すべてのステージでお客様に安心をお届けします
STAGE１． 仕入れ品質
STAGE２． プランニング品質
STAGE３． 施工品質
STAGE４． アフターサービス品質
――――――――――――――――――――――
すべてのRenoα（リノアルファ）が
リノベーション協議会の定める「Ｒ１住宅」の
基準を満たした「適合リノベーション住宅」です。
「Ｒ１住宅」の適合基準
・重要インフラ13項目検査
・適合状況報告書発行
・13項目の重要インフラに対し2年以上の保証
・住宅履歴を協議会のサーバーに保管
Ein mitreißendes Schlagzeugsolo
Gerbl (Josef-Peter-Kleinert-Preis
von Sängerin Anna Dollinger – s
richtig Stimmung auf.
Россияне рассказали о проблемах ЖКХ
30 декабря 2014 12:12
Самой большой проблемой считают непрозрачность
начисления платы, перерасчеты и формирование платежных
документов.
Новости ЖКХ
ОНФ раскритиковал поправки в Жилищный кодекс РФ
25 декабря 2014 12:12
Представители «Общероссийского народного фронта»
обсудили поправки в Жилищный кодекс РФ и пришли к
——
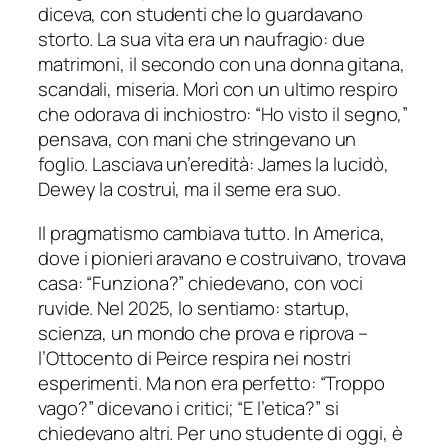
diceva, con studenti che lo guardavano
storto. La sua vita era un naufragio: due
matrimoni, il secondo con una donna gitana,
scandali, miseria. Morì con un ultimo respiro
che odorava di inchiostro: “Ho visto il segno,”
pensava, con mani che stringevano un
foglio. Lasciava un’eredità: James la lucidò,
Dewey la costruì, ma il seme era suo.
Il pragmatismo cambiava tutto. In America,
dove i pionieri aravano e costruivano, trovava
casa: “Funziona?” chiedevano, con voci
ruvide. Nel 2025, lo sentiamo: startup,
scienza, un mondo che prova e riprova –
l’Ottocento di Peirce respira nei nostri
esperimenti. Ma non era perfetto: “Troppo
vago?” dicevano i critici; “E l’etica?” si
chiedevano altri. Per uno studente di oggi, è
——
■ ABOUT THIS EXERCISE
Find and copy each line in the entries that contains the string "кодекс". Case counts.

■ EXPECTED ANSWER
ОНФ раскритиковал поправки в Жилищный кодекс РФ
обсудили поправки в Жилищный кодекс РФ и пришли к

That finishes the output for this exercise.